Now not even Meagher could convince himself that today a terrible beauty had been born. But he maintained a good front. In Fredericksburg, in the theatre the brigade had decorated, the banquet for the presentation of the new colours went ahead. The sutlers’ wagons came up over the pontoon bridge with whiskey and champagne, table
s and banners. Many officers were not present, they were out in the dark, trying to retrieve wounded. The guests from New York attended, and the corps commander Darius Couch. Meagher told the civilian visitors of the committee that he wanted them to take the flags back to New York and save them until the brigade could be rebuilt. An orderly amused the company by bearing in a salver covered with a napkin. Removing the napkin he displayed a cannon ball. General Hancock, unaccustomed to wakes, secretly wondered how the Irish could follow such a slaughter with a feast. But what Meagher took to the banquet was less a gaiety and more a manic heart. He had begun darkly to consider that the Irish Brigade had to this point been expressing a debt to the Union. Now—in his mind—the debt column was overtopped and the Union needed to express its debt to the Irish Brigade. ‘Of the 2,200 men I led into action the day before,’ he would write the next morning, ‘218 now appeared on that ground that morning.’ Hancock saw three Irishmen standing alone. ‘Close up with your company,’ he ordered them. ‘General, we are our company,’ one of them replied.

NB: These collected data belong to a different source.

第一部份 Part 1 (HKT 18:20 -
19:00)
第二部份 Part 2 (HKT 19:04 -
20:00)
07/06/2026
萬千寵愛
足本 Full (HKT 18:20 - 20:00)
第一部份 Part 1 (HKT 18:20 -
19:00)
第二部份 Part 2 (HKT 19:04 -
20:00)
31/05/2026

Sundered by loss and divided by oceans of gore, the Irish of the divided states were still poignantly united in hope for Ireland. Dennis J. Downing, a Cork-born Union captain, schoolfriend of the most famous Cork Fenian, O’Donovan Rossa, claimed that on the night after the battle of Fredericksburg, socialising at a camp fire, he began singing the ballad ‘Ireland Boys Hurrah.’ It was a marching song of O’Donovan Rossa’s radical Phoenix national and literary clubs in Cork, paramilitary groups of young men who had been heavily pursued by the police and were now merged with James Stephens’s Irish Republican Brotherhood. The chorus spread from Irish voice to Irish voice 6 miles along the river, and then was echoed by Irishmen in the Confederate lines on the further bank.